My Foursquare check-ins in the Greater New York area, showing as far north as Rhinebeck, though I also made it up to Hudson.

But most of my writing in 2010 was in the form of memos, comments, and random side projects. I left my review of The Social Network on Jeff Jarvis’ blog, and I acknowledged a mistake on Felix Salmon’s. My charitable contributions are in the comments of a Matt Cutts post.

I taught a course on social media at Columbia Journalism School. Throughout the year, I gave talks on social-media metrics at News Foo Camp, on social-media storytelling for the Online News Association, on geosocial news at the Community Managers Meetup, and on the economics of journalism at ASNE’s annual conference.

My two-year collection of conference lanyards and badges.

Lately, I’ve been playing around with the Google Books Ngram Viewer and created a Tumblr to collect top-notch ngrams. There’s a post still to be written on that. (Among other Tumblrs in 2010, some friends and I compiled a list of TV Shows That Are Sentences, and another season of Mad Men aired without my doing much with dickwhitman.com.)

I did not miss an episode of the following television shows in 2010: Friday Night Lights, Gossip Girl, Lost, Mad Men, Treme, which I blogged for the Journal, and True Blood. The Kids Are All Right was my favorite movie of the year. The best blog I discovered in 2010 was booktwo.org.

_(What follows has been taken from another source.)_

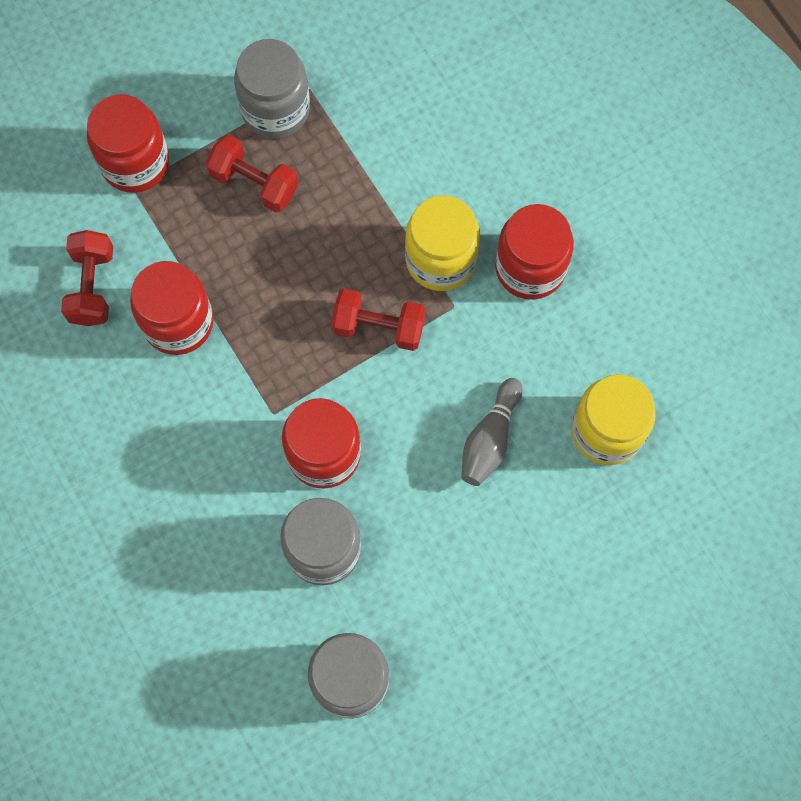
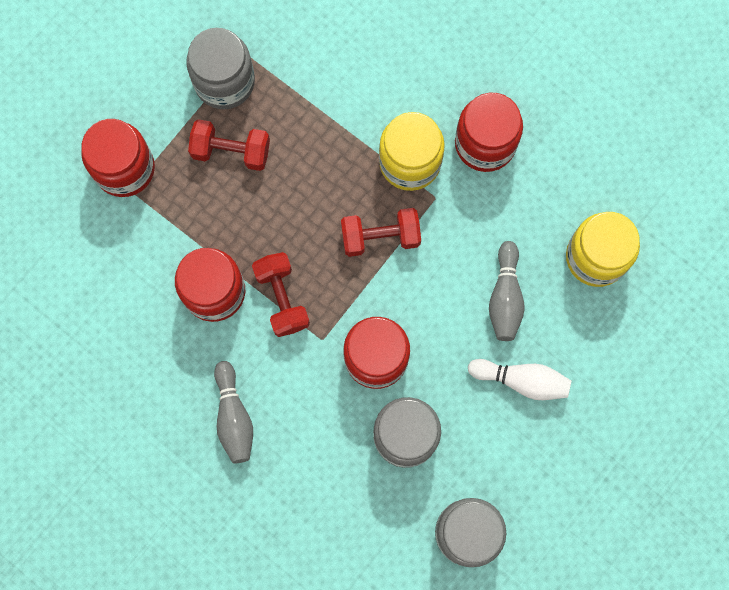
camera: 20 degrees left, 5 degrees up
red dumbbell [61,230,113,326] -> red dumbbell moved to [252,252,310,337]
none -> grey bowling pin [214,361,253,463]
none -> white bowling pin [468,359,572,400]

My favorite book was Freedom, which I read on Kindle for iPad and recently lent over Twitter. Which reminds me, I created an RSS feed that surfaces passages that are popularly highlighted by Kindle users.

The personal highlight of my year was the wedding of my friends Sarah and Simon. At the very end of 2010, I bought a 13″ MacBook Air.

My mouse activity over two hours on my computer at work on May 13, 2010.